В магазинах, выставивших на продажу последние свои рождественские товары, можно увидеть то сословие людей, которые на Рождество получают подарки, а сами ничего не дарят, и теперь они пытаются, пусть и поздно, загладить свою вину, чтобы исправиться к Новому году. Новогодний подарок — это, конечно, форменный обман, в нем столько же душевной теплоты, сколько в похвалах на страницах «Нью-Йорк сан».
Две дамы стоят у прилавка в магазине распродаж, ведут оживленную беседу, правда, в низком, злопыхательском тоне.
— Она прислала мне на Рождество, — говорит одна, — маленький старый никелевый подносик для визиток, а мне известно, что купила она его в лавке у одного афериста. Клянусь Господом, я и не думала ничего покупать для нее, но теперь-то мне нужно сделать ответный жест — что-то послать и ей за эту старую вещицу, но только не знаю, что именно выбрать для нее. Нужно подумать… ах, да! Теперь я знаю. Говорят, она была горничной в отеле «Святого Людовика» до того, как вышла замуж. Так я пошлю ей вот эту маленькую серебряную булавку с маленькой метелкой на ней. Интересно, хватит ли у нее ума понять мой намек?
— Надеюсь, что поймет, я даже уверена в это, — сказала другая. — Я вспомнила в связи с этим, как Джордж подарил мне на Рождество красивое новое манто, а я совсем забыла о подарке для него… Сколько стоят вон те роговые застежки для воротничка?
— Пятнадцать центов за дюжину, — отвечает продавец.
— Погодите, дайте подумать, — говорит, словно раздумывая, леди. — Да, я их возьму. Джордж всегда так добр ко мне. Дайте, пожалуйста, три застежки.
«Viva el реу; el res esta memento!» [39]
Испанская фраза куда, на наш взгляд, лучше избитой французской и она верна, хотя и старательно пересмотрена одним из самых надежных дилеров, связанных с таким яством, как толченая кукуруза с мясом и красным перцем. Старый год уходит, давайте встречать Новый. В счастливых домах Хаустона обитатели в легком танце проводят последние часы под пучками остролиста и омелы на стенах, а за ними, за этими стенами, собираются те, кто наследует нужду, нищету и заботы, те, которым Новый год не сулит ни большой радости, ни надежды.
39
Да здравствует король; король мертв! (исп.)
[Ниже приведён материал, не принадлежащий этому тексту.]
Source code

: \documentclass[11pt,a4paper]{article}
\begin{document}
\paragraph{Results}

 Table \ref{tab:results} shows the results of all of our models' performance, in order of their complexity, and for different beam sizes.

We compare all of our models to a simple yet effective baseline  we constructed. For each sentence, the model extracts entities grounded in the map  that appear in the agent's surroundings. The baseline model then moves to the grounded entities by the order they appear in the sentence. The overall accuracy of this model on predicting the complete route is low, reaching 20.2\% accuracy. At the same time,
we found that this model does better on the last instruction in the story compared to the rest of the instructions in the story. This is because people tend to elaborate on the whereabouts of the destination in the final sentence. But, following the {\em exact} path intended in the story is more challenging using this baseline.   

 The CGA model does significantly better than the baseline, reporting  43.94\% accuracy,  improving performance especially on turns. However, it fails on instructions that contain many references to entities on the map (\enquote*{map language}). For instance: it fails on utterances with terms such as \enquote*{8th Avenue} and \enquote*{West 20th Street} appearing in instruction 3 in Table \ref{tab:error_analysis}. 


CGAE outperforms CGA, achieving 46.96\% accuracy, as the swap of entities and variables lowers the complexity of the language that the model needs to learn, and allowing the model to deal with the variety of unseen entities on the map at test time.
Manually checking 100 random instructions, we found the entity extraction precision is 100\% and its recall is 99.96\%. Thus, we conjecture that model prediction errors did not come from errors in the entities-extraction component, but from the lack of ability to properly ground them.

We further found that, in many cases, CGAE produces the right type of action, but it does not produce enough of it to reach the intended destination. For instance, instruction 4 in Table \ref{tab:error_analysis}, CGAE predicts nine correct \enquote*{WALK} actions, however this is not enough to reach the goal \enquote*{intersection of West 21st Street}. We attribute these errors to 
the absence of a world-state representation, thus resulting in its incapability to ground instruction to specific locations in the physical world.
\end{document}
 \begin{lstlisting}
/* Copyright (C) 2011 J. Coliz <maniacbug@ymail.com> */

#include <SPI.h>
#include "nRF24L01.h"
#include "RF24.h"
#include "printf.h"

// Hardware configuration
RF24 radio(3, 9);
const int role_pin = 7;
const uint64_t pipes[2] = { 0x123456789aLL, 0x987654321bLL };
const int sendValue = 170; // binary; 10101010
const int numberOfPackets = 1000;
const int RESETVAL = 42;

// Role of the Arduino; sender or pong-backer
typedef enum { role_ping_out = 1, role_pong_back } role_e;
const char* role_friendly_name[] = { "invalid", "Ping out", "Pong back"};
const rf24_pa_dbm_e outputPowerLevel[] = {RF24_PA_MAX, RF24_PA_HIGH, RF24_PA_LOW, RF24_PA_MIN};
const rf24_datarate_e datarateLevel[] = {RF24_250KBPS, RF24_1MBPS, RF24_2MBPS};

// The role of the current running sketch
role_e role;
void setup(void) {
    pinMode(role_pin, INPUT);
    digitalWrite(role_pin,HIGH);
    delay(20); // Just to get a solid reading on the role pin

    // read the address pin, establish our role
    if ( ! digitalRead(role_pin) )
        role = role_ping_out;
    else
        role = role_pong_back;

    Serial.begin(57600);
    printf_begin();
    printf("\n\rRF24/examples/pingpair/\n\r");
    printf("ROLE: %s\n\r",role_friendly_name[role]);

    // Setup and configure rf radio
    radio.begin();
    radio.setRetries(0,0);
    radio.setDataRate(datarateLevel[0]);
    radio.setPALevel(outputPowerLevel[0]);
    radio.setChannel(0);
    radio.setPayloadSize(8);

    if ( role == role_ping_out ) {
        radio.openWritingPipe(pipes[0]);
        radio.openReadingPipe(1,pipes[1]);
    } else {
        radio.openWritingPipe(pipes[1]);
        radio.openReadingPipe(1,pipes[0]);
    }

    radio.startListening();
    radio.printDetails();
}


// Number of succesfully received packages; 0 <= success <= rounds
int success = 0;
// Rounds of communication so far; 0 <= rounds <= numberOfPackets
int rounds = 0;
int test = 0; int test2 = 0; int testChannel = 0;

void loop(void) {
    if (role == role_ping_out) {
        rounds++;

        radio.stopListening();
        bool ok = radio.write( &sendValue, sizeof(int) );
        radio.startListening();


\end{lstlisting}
Два молодых человека бредут по тротуару на Престон-стрит. Один поддерживает другого под руку, ведет его. Тротуар кажется средоточием лощин и излучин, он извивается среди пригорков, впадин и запутанных лабиринтов. Один из молодых людей думает, что он умирает. Другой в этом не очень уверен, но надеется, что его приятель не ошибается. Оба они большие друзья по старому году, и им невмоготу видеть, как быстро он проходит, как бы им хотелось собрать все свои беды и печали в один мешок и бросить его в воду, утопить.
— Прощай, мой дорогой друг, — говорит тот, кто умирает. — Уходи, оставь меня умирать здесь, в этой безграничной прерии. Песок жизни высыпается, как и все остальное. Этот цыпленок с салатом сделал свое черное дело. Теперь я больше никогда не увижу ни мамочки, ни папочки.
— Боб, — говорит ему другой, — ты настоящий идиот. Не смей умирать. До этого города Хаустона осталось не больше десяти миль. Мы находимся на ипподроме Гарвея Вильсона и идем по кругу. Неужели твоя мать не воспитала тебя для страны?